Closed form of $\sqrt{2 + \sqrt{2 + ... + \sqrt{2 + \sqrt{x}}}}$

Question

How to prove the following formula,

$$\sqrt{2 + \sqrt{2 + ... + \sqrt{2 + \sqrt{x}}}} = \begin{cases} 2 \cos\Big[\frac{1}{2^{n}}\Big(\pi + \arctan{\frac{\sqrt{x(4-x)}}{x-2}}\Big)\Big] & 0 < x < 2 \\ 2 \cos\Big[\frac{1}{2^{n}}\arctan{\frac{\sqrt{x(4-x)}}{x-2}}\Big] & 2 < x \leq 4 \\ 2 \cosh\Big[\frac{1}{2^{n}}\text{arctanh}{\frac{\sqrt{x(x-4)}}{x-2}}\Big] & x \geq 4 \end{cases} \ $$ where $x \in \mathcal{R}$ and $n$ is the number of time the square root symbol $\sqrt{\text{ }\text{ }}$ appears.

This formula is a generalization of the following formula, which can be found here and here, and which can be obtained by taking the above general formula in the limit $x = 2$.

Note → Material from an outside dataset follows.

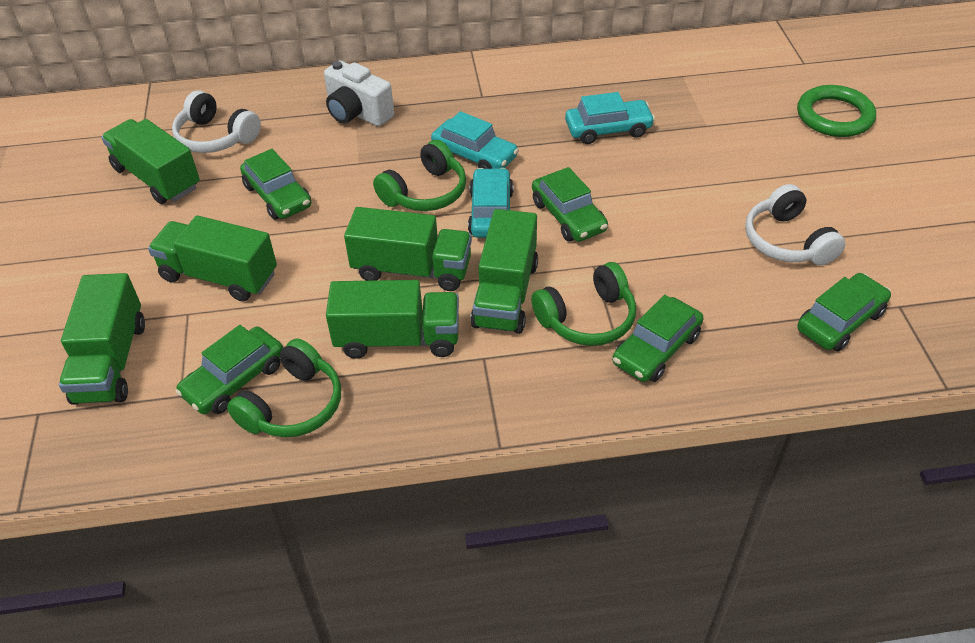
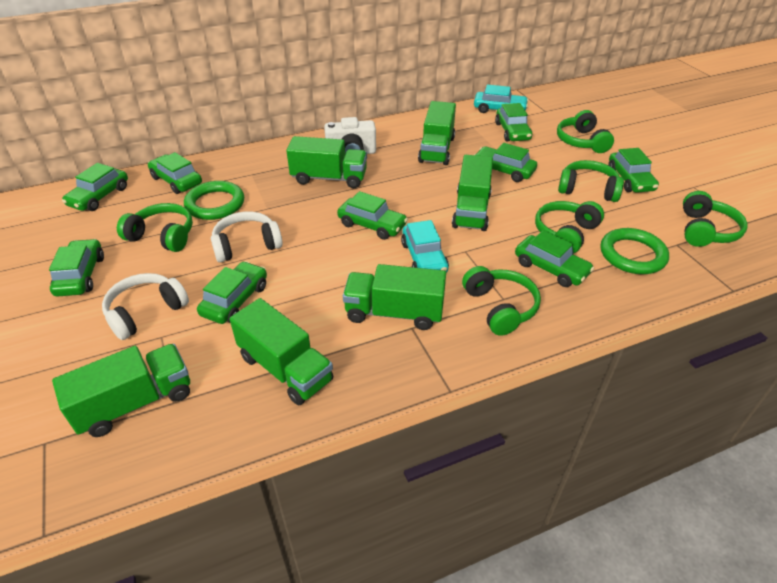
green car: [175,325,283,414] [240,149,311,220] [532,167,608,242] [612,295,704,382] [797,273,891,352] = 5 -> [49,239,104,297] [62,163,128,211] [148,152,202,194] [197,261,267,324] [337,191,408,240] [474,143,537,182] [495,103,532,141] [515,230,594,287] [608,148,659,193] = 9
green headphones: [227,339,341,437] [373,140,466,211] [531,262,636,346] = 3 -> [117,203,193,252] [462,266,541,336] [535,201,604,254] [557,110,614,153] [558,160,624,202] [683,191,748,247] = 6
green ring: [797,85,876,137] = 1 -> [184,181,244,220] [600,228,669,274] = 2
turquoise car: [431,111,519,169] [468,168,513,238] [565,92,655,144] = 3 -> [401,220,449,273] [474,85,529,113] = 2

$$\sqrt{2 + \sqrt{2 + ... + \sqrt{2 + \sqrt{2}}}} = 2\cos\Big(\frac{\pi}{2^{n+1}}\Big)$$

Answer 1

Hint If $a=2\cos(y)$ then $$2+a= 2 + 2\cos(y)= 4 \cos^2(\frac{y}{2}) \,.$$

So write $\sqrt{x}=2 \cos(\alpha)$ and use the above formula:

$$2 +\sqrt{x}= (2 \cos(\frac{\alpha}{2}))^2 \\ 2+\sqrt{2+\sqrt{x}}=2+2\cos(\alpha/2)= (2\cos(\alpha/4))^2 \\ ...$$